**Records to process**
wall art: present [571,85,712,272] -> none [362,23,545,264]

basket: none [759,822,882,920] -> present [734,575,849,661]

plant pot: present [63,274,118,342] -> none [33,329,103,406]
---
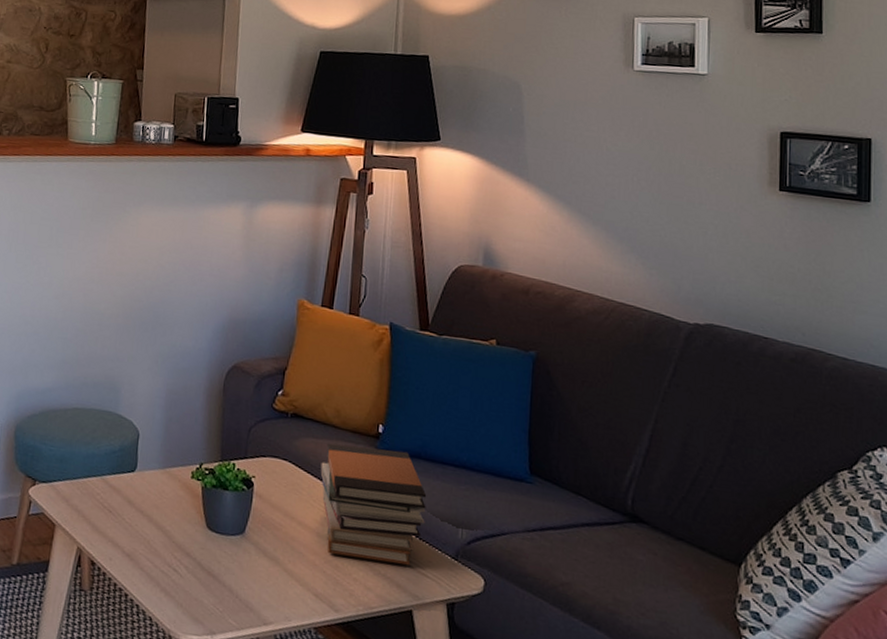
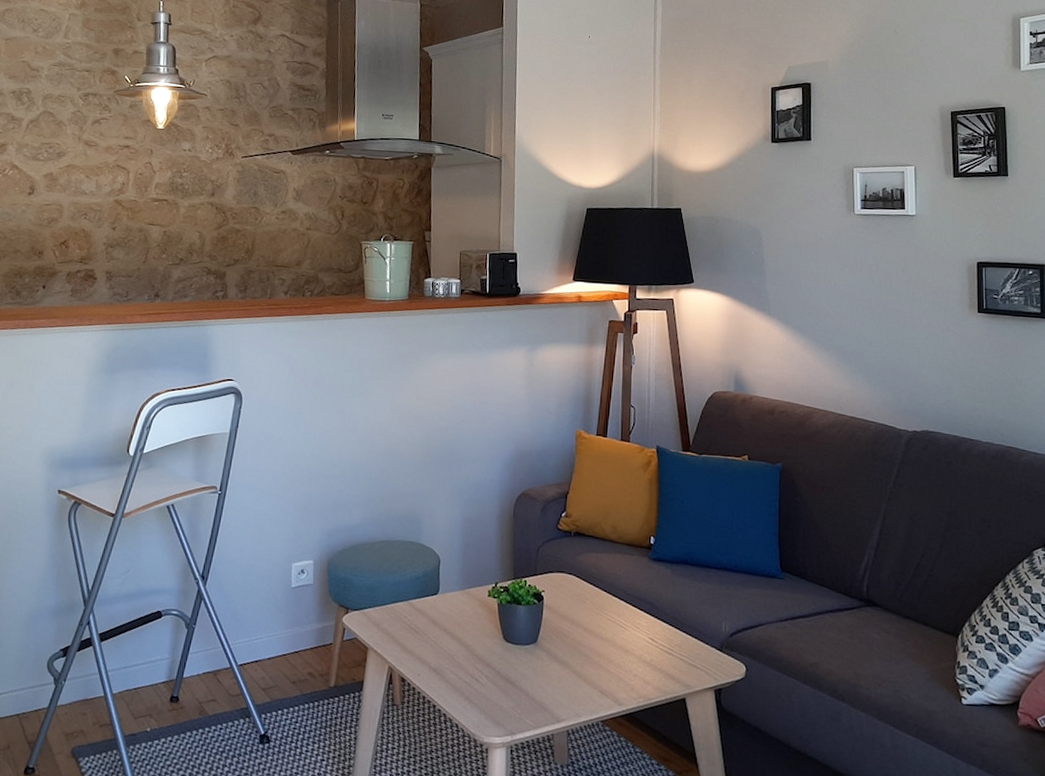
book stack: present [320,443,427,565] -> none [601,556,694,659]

**Problem**
Which lines run from the one holding "wall art: present" through the one holding "plant pot: present" in the records above? Repeat them exactly, both included, and nothing more.

**Worked solution**
wall art: present [571,85,712,272] -> none [362,23,545,264]

basket: none [759,822,882,920] -> present [734,575,849,661]

plant pot: present [63,274,118,342] -> none [33,329,103,406]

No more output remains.